LESETEXT:
========================================================================

Bild: Zeynep war gewaltig – aber die Küstenschützer*innen bereiten sich auf…
taz: Frau Matelski, haben Sie dieses Wochenende durchgearbeitet?
Birgit Matelski: Ja, von Freitag auf Samstag schon. Selbst Montagnacht
saßen zwei Kollegen ab drei Uhr im Büro. Sie haben die Wasserstände
beobachtet.
Zeynep brachte die schwerste Sturmflut seit fast zehn Jahren. Wie haben
Westküste und Tideelbe das überstanden?
Zu keiner Zeit war ein Deich gefährdet, obwohl die Flut an einigen Stellen
die höchste in diesem Jahrhundert war. Das klingt dramatisch. Aber wir
Küstenschützer sehen das nüchterner: Eine Sturmflut gehört für uns zur
Routine. Und im Vergleich zu den Fluten, auf die wir uns vorbereiten, war
diese niedrig – in Anführungszeichen.
Auf welche Art von Sturmfluten bereiten Sie sich vor?
Auf unwahrscheinlich schwere. Solche, die statistisch gesehen nur einmal
in 200 Jahren auftreten. Ihre Höhe berechnen wir alle zehn Jahre neu, auf
Basis des aktuellen Wasserstands.
Bund und Länder gehen davon aus, dass der Meeresspiegel bis zum Ende des
Jahrhunderts um 61 bis 102 Zentimeter steigen wird. Was würde das bedeuten?
Wenn der Wasserspiegel steigt, laufen Sturmfluten höher auf. Auch ein
höherer Seegang ist dann möglich, Sturmfluten hätten mehr Energie. Das
bedeutet eine größere Belastung für die Deiche. An die passen wir sie an.
Wie?
Wesentlich sind die Höhe, die Breite und die Neigung eines Deichs. Es darf
nicht zu viel Wasser über den Deich laufen, denn auf der Binnenböschung ist
er am anfälligsten für Wellenschlag. Deshalb müssen die Wellen schon
vorher, auf der Außenseite gebrochen werden. Das erreicht man mit einer
flachen Außenböschung. An ihr läuft sich eine Welle sozusagen tot. Wir
bauen nun einige Landesschutzdeiche zu Klimadeichen aus. Die funktionieren
nach dem Baukasten-Prinzip. Man kann oben eine Kappe drauf setzen, die
einen Meter hoch ist. Wenn das nicht reicht, kann man die Außenböschung
weiter abflachen.
Wie viele Deiche müssen so ausgebaut werden?

========================================================================

DATENAUFLISTUNG:
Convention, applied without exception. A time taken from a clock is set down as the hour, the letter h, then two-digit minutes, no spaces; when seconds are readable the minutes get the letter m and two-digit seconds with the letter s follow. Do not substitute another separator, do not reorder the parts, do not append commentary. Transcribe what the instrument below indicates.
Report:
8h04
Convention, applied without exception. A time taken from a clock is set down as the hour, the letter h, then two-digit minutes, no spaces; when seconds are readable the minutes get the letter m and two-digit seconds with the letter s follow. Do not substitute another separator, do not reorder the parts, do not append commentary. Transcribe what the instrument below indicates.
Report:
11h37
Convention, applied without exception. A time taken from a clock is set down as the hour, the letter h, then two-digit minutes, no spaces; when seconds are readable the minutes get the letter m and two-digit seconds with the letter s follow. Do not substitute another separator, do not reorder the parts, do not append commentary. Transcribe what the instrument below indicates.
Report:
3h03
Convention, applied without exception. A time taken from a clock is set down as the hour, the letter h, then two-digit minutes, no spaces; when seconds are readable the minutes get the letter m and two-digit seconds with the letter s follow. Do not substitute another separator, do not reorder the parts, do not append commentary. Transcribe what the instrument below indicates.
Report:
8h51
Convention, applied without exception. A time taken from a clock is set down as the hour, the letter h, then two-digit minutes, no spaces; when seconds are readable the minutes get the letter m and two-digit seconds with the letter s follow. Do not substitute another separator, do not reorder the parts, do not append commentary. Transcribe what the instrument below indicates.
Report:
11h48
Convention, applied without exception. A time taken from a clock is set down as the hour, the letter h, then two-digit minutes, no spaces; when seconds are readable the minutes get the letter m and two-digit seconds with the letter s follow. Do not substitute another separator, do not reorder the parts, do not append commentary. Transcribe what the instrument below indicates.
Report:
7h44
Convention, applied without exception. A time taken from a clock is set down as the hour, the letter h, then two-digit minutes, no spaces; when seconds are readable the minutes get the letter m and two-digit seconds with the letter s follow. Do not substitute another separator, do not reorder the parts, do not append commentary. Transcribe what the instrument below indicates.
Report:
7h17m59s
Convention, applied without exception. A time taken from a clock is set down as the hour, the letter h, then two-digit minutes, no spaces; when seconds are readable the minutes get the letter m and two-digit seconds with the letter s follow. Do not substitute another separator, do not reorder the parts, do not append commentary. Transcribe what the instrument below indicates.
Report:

========================================================================

ZIELSETZUNG A: Wo ist ein Deich laut dem Interview zum Küstenschutz am anfälligsten für Wellenschlag?
ZIELSETZUNG B: Geben Sie aus dem Interview zum Küstenschutz den Abschnitt wortgetreu aus, der bei „Zeynep brachte die“ beginnt und bei „würde das bedeuten?“ endet.

VOLLSTÄNDIGE ANTWORT A: Auf der Binnenböschung.

VOLLSTÄNDIGE ANTWORT B:
Zeynep brachte die schwerste Sturmflut seit fast zehn Jahren. Wie haben
Westküste und Tideelbe das überstanden?
Zu keiner Zeit war ein Deich gefährdet, obwohl die Flut an einigen Stellen
die höchste in diesem Jahrhundert war. Das klingt dramatisch. Aber wir
Küstenschützer sehen das nüchterner: Eine Sturmflut gehört für uns zur
Routine. Und im Vergleich zu den Fluten, auf die wir uns vorbereiten, war
diese niedrig – in Anführungszeichen.
Auf welche Art von Sturmfluten bereiten Sie sich vor?
Auf unwahrscheinlich schwere. Solche, die statistisch gesehen nur einmal
in 200 Jahren auftreten. Ihre Höhe berechnen wir alle zehn Jahre neu, auf
Basis des aktuellen Wasserstands.
Bund und Länder gehen davon aus, dass der Meeresspiegel bis zum Ende des
Jahrhunderts um 61 bis 102 Zentimeter steigen wird. Was würde das bedeuten?